July 18: History is repeating itself, with the Congress desperately depending on the Jharkhand Mukti Morcha to sail through the July 22 trust vote in the Lok Sabha after long 15 years. At that time, the P.V. Narasimha Rao government got isolated on the Babri Masjid demolition. This time, his finance minister, now heading the UPA government, Dr Manmohan Singh, is depending on the JMM and small parties to stay in power for a few months after the Left’s withdrawal of support on the nuclear deal.

At that time, Congress "managers" had helped Narasimha Rao in the trial test but this time Amar Singh, Lalu Prasad Yadav and a few others are assisting Dr Singh in mobilising the numbers. Interestingly, RLD chief Ajit Singh was a key player in July 1993 and is so this time as well.

In 1993, the saffron party and the Congress had became the main targets of the secular parties but now the Congress and its allies plan to hit the Left in the battle for survival.

With the trading of accusations and counter-accusations with the Left getting sharper ahead of the trust vote, the Congress on Friday charged them with suffering from "Stockholm syndrome". "They are suffering from Stockholm syndrome... enjoying even while they are suffering," Congress media department chief M. Veerappa Moily said, asking the Left to come out of this.

"The Left seems to have adopted a destructive role. I appeal to them to play a positive role," he said.
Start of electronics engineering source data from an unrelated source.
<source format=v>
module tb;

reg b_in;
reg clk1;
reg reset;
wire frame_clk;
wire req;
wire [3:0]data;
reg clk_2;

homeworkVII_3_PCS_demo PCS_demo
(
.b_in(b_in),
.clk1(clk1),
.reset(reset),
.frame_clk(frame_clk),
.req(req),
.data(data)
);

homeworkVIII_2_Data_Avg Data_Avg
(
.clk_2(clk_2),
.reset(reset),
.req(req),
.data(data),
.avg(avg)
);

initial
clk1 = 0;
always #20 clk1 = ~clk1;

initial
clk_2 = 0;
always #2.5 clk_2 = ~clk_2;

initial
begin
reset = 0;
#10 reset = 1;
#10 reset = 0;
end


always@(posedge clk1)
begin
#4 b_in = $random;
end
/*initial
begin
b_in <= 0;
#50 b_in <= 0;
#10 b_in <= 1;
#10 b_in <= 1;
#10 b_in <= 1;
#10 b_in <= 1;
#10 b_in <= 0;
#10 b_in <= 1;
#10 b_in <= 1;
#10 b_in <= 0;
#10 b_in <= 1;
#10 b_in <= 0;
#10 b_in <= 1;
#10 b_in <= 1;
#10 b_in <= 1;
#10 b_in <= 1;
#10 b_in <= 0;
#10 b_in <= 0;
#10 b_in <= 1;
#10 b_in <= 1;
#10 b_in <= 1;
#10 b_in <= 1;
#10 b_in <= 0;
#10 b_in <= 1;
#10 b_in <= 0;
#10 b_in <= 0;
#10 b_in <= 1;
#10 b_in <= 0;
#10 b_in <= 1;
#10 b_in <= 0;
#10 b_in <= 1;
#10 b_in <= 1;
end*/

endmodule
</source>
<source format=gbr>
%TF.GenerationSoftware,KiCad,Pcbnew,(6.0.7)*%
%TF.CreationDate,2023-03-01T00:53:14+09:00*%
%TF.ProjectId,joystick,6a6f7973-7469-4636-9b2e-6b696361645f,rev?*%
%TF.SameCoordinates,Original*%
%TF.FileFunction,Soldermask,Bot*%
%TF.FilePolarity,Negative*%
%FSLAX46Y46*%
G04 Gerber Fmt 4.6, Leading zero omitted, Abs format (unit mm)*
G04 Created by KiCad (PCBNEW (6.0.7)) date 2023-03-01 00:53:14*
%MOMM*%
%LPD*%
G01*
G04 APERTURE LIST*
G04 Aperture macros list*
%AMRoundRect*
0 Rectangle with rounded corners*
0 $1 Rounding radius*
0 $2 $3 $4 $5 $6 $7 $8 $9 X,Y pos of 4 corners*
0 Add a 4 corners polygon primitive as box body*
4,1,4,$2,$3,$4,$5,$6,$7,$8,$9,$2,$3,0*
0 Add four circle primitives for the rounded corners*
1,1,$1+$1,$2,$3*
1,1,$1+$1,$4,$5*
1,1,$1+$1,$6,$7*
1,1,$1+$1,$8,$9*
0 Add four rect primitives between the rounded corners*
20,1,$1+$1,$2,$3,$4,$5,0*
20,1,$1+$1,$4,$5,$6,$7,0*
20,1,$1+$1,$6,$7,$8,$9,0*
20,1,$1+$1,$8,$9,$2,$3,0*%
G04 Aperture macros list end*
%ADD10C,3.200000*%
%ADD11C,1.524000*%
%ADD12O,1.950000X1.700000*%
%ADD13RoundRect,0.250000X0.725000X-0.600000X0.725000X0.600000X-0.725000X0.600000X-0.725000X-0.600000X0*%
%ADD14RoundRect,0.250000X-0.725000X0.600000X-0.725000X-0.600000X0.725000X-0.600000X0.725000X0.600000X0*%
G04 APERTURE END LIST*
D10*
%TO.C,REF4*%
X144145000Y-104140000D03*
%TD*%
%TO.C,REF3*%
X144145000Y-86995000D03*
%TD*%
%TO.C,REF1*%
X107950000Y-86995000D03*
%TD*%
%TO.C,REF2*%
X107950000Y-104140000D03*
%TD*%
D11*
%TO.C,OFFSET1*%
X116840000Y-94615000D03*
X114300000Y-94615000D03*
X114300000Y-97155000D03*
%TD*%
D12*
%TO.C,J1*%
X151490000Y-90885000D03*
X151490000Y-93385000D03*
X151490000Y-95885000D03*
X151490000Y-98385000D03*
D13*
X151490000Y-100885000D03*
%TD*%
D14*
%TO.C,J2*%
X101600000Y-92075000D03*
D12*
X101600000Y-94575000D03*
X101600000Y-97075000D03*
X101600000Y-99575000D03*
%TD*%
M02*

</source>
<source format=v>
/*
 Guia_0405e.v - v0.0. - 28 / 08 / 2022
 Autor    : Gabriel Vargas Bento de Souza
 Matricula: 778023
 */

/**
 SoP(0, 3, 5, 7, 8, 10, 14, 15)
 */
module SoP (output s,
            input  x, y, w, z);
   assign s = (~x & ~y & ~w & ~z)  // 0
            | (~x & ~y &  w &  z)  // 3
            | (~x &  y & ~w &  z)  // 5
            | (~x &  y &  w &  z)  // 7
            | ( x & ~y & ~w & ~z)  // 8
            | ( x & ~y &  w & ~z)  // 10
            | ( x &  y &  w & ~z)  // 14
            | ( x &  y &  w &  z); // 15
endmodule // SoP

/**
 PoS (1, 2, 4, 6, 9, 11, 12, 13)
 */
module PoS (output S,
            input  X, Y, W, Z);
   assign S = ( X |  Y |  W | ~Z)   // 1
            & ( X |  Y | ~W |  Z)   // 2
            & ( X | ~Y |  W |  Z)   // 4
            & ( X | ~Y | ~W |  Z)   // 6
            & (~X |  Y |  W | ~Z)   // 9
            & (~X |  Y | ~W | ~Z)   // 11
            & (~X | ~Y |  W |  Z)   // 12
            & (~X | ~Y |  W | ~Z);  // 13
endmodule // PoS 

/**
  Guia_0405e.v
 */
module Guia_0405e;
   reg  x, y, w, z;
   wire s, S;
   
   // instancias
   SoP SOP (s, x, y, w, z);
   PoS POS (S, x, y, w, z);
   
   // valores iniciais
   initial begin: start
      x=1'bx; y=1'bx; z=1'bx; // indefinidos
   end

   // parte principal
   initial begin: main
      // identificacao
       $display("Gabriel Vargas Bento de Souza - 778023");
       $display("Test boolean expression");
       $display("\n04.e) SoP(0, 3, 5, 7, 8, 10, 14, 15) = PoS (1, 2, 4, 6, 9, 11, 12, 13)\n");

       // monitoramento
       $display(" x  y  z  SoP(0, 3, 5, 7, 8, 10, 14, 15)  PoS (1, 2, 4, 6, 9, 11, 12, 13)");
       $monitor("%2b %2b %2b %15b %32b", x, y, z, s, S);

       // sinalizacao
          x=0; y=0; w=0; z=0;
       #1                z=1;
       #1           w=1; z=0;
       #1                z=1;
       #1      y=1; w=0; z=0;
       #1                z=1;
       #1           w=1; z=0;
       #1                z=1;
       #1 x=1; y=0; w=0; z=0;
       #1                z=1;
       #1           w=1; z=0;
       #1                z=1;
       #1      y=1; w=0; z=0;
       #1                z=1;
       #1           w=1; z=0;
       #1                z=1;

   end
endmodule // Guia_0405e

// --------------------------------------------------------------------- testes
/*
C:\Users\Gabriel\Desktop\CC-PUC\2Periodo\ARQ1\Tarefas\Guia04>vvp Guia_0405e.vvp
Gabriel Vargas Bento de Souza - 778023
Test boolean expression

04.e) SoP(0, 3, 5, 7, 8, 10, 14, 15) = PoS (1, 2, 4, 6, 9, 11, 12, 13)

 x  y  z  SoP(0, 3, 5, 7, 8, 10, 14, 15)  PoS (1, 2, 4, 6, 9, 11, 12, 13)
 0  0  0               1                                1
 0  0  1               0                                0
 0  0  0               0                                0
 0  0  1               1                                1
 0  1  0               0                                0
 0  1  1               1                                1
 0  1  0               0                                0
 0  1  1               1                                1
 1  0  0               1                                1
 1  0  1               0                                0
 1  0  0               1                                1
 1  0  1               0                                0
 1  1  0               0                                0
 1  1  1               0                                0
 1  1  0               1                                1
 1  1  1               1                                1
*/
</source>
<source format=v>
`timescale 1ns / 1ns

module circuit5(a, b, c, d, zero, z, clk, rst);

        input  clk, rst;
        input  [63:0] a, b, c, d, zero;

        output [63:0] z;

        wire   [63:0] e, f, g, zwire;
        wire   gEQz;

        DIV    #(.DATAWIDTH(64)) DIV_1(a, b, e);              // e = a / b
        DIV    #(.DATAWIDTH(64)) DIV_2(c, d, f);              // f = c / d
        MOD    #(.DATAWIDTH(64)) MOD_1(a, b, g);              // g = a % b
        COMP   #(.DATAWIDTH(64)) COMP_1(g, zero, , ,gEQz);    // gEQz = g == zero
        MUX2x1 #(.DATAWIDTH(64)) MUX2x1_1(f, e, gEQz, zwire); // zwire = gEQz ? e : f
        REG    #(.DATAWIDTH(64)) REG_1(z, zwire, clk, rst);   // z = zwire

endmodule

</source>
Referring to an editorial in the CPI(M) mouthpiece which said that the Left party would do "anything" to prevent the nuclear deal and the UPA government getting the numbers, Mr Moily said, "What do they mean by anything... Horse-trading? They are compromising the interests of the country." He said, "Even if the numbers of the NDA, Left and the Bahujan Samaj Party are combined, they are no way close to the halfway mark." Mr Moily said these parties want to "destabilise the entire politics and democracy" of the country. Accusing the BJP of following a communal agenda, he alleged that the Left has joined the bandwagon.

Attacking the Left, the Congress leader asked, "We want to know from Prakash Karat as to when did the Left join the BJP family."
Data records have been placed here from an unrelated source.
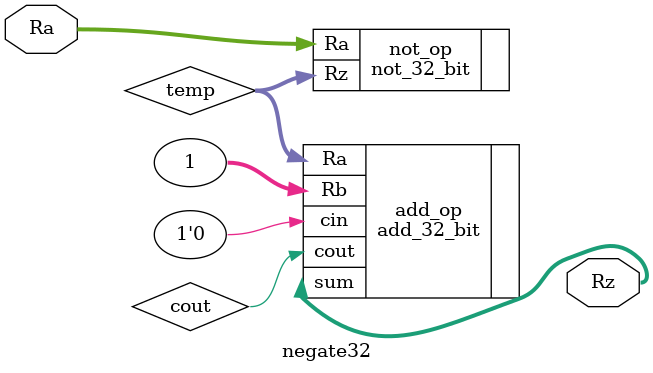
<source format=v>
`timescale 1ns / 1ps

module negate32(
	input wire [31:0] Ra,
	output wire [31:0] Rz
	);
	
	wire [31:0] temp; 
	wire cout;
	not_32_bit not_op(.Ra(Ra),.Rz(temp));
	add_32_bit add_op(.Ra(temp), .Rb(32'd1), .cin(1'd0),.sum(Rz), .cout(cout));
	
endmodule
</source>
Referring to the meeting between the Left leaders and BSP chief Mayawati, he said the Uttar Pradesh chief minister was facing charges before the Supreme Court. "Karat goes there and meets her. Is there no morality involved here?" asked Mr Moily.
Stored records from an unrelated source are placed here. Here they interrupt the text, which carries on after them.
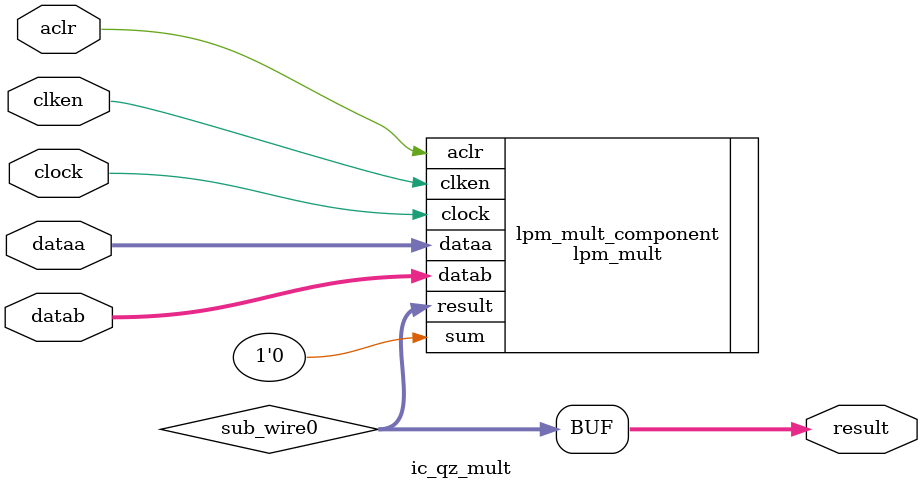
<source format=v>
module ic_qz_mult (
			aclr,
			clken,
			clock,
			dataa,
			datab,
			result
		);

	input	  aclr;
	input	  clken;
	input	  clock;
	input	[15:0]  dataa;
	input	[12:0]  datab;
	output	[28:0]  result;

	wire [28:0] sub_wire0;
	wire [28:0] result = sub_wire0[28:0];

	lpm_mult	lpm_mult_component (
				.dataa (dataa),
				.datab (datab),
				.clken (clken),
				.aclr (aclr),
				.clock (clock),
				.result (sub_wire0),
				.sum (1'b0));
	defparam
		lpm_mult_component.lpm_hint = "MAXIMIZE_SPEED=9",
		lpm_mult_component.lpm_pipeline = 1,
		lpm_mult_component.lpm_representation = "SIGNED",
		lpm_mult_component.lpm_type = "LPM_MULT",
		lpm_mult_component.lpm_widtha = 16,
		lpm_mult_component.lpm_widthb = 13,
		lpm_mult_component.lpm_widthp = 29;


endmodule

</source>
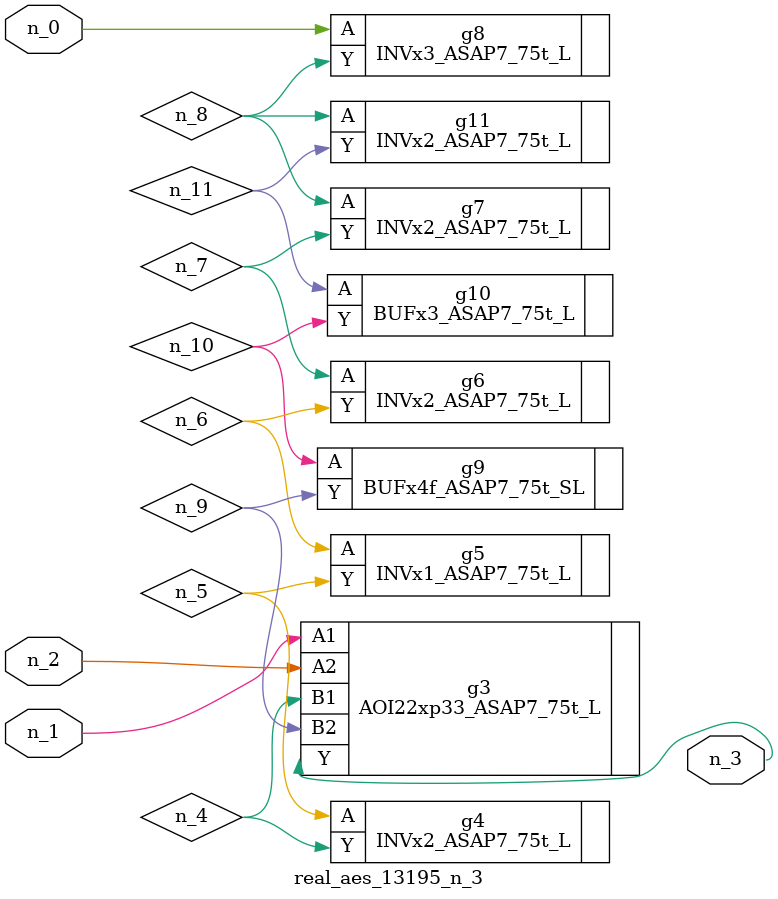
<source format=v>
module real_aes_13195_n_3 (n_0, n_2, n_1, n_3);
input n_0;
input n_2;
input n_1;
output n_3;
wire n_4;
wire n_5;
wire n_7;
wire n_9;
wire n_6;
wire n_8;
wire n_10;
wire n_11;
INVx3_ASAP7_75t_L g8 ( .A(n_0), .Y(n_8) );
AOI22xp33_ASAP7_75t_L g3 ( .A1(n_1), .A2(n_2), .B1(n_4), .B2(n_9), .Y(n_3) );
INVx2_ASAP7_75t_L g4 ( .A(n_5), .Y(n_4) );
INVx1_ASAP7_75t_L g5 ( .A(n_6), .Y(n_5) );
INVx2_ASAP7_75t_L g6 ( .A(n_7), .Y(n_6) );
INVx2_ASAP7_75t_L g7 ( .A(n_8), .Y(n_7) );
INVx2_ASAP7_75t_L g11 ( .A(n_8), .Y(n_11) );
BUFx4f_ASAP7_75t_SL g9 ( .A(n_10), .Y(n_9) );
BUFx3_ASAP7_75t_L g10 ( .A(n_11), .Y(n_10) );
endmodule
</source>
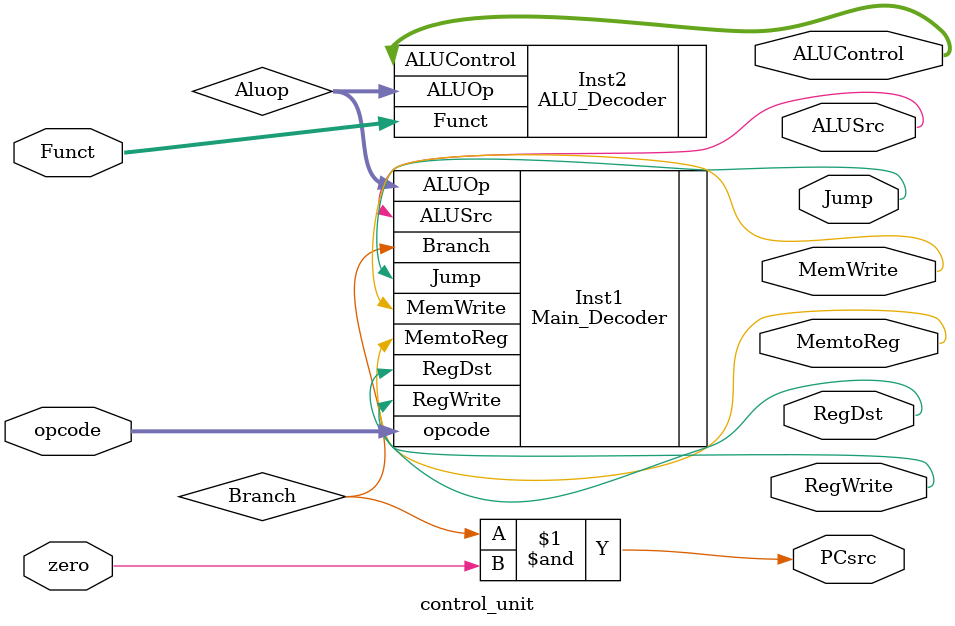
<source format=v>

/*
// Module: control_unit.v
// Description: Control unit verilog code //
// Owner : Mohamed Ayman
// Date :  March 2022
*/

module control_unit (
    output  wire             MemtoReg,MemWrite,ALUSrc,RegDst,RegWrite,Jump,PCsrc,
    output  wire    [2:0]    ALUControl,
    input   wire    [5:0]    Funct,
    input   wire    [5:0]    opcode,
    input   wire             zero
);



wire    [1:0]   Aluop;
wire            Branch;

assign PCsrc = Branch & zero;


Main_Decoder Inst1 (
    .MemtoReg (MemtoReg),
    .MemWrite (MemWrite),
    .Branch (Branch),
    .ALUSrc (ALUSrc),
    .RegDst (RegDst),
    .RegWrite (RegWrite),
    .Jump (Jump),
    .opcode (opcode),
    .ALUOp (Aluop)
);

ALU_Decoder Inst2 (
    .Funct (Funct),
    .ALUOp (Aluop),
    .ALUControl (ALUControl)
);


endmodule
</source>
Meanwhile, the Samajwadi Party has refused to take the blame for the split in the UNPA following its decision to support the UPA government on the nuclear deal, saying the leaders left the coalition themselves.

"It (UNPA) split on its own. The leaders left it themselves," SP chief Mulayam Singh Yadav told a magazine.

On choosing former President A.P.J. Abdul Kalam for seeking advice on the nuclear deal, he said, "It was INLD chief Om Prakash Chautala who suggested Kalam’s name for consultation on the issue."

"Since I was the UNPA president, I went to meet Kalam who said that India will lag behind in the strategic field if the deal does not get through. What is left after a scientist of Kalam’s stature agrees to the deal?" he said.

Asked how he felt after parting ways with the Left, the SP leader said that CPI(M) leader Prakash Karat and the CPI’s A.B. Bardhan were "his good old friends".